I want to expose students to a different story about Latino/a migration, one that is critically important, complex, and global.

How do you see your work fitting into broader scholarship on race, indigeneity, and transnational migration?

My manuscript, Contracting Freedom, is the first to examine the relational cycles of Afro-Caribbean, Mexican, and Puerto Rican labor migrations to the United States.  It speaks to numerous scholars in the fields of Immigration History, Labor Studies, Latino/a Studies, and Borderlands Studies, as well as to scholars interested in citizenship, migration, empire, and race in the United States.  It is also in conversation with a range of scholarship on civil rights, social justice activism, and border politics. What makes my research dramatically different from other scholars of the labor programs is how it turns away from the state and legality as a source of hope for migrant workers by tracing the limitations of liberal freedom as defined by the labor contract.

Tell us about a book in your field that has inspired you to think in new ways.

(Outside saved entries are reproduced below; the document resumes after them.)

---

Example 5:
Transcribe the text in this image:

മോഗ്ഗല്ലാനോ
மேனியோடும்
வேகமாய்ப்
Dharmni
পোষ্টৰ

Most recently, I have enjoyed reading Tanya Golash-Boza’s book, Deported: Immigrant Policing, Disposable Labor, and Global Capitalism (2015), which addresses the larger political and economic trends that led to migration and mass deportation in the United States under neo-liberalism.

Tell us about the class you are teaching in Spring semester.

This spring I am teaching a course titled “Citizenship and Criminality in the Borderlands.”  I think it will attract a range of students interested in global labor migrations, social justice activism, civil rights, and border politics, as well as the politics of citizenship and race.

How do you see your role as professor? What do you hope your students get out of your class?

I heavily encouraged my students to question the role of state and institutional power in specific historical events, as this occurs by necessity in my own research in which I examine how U.S. foreign policy decisions are made, the lived subjectivities and identities of those who make them, and the processes of border-making that exclude people from having access to certain “rights.” My classes therefore critically examine the nation-state and the tendency towards self-contained national histories of “Latin America” or “the Caribbean.”

In my classes, students also address migrant labor resistance—against nation, against white supremacy, against labor exploitation, against capitalism, against patriarchy, against historical narratives that exclude, and against societal injustice and inequality.  Overall, I aim to impart to my students the courage and the knowledge to question “race” and embrace our common humanity.  I also hope to provide my students with the intellectual tools necessary to write effectively, think critically, and participate in the broader conversations that such a focus entails.

What do you like about being at Yale and in New Haven?

The warmth and welcome that I have felt at Yale from my mentors, faculty, and staff alike is out of this world. I have appreciated as well the openness of the students I have met and their willingness to engage with new ideas.

What have you most enjoyed this semester?

This past Fall semester, I attended many events, including the RITM Center Conference commemorating Professor Don Nakanishi. At this conference, Gary Okihiro mentioned bridging the divide among the Ethnic Studies subfields and I think that is something to strive for.

Is there anything else you’d like to add?

I’m really looking forward to building connections between Latin American Studies and Latino/a Studies. I want to expose students to a different story about Latino/a migration, one that is critically important, complex, and global. The fact that Yale University now has a Center for the Study of Race, Indigeneity, and Transnational Migration really speaks to how much these issues are not an afterthought here.  I am thrilled to be a part of the Center during its inaugural year.  I am also elated just to be a part of this vibrant Center, with faculty that are intellectually engaged and committed to students. I feel very lucky to be in such a welcoming place and I’m excited to contribute to the intellectual life on campus.

The Center for the Study of Race, Indigeneity, and Transnational Migration advances work related to Ethnic Studies fields; to intersectional race, gender, and sexuality research; and to Native and diasporic communities in the United States and abroad.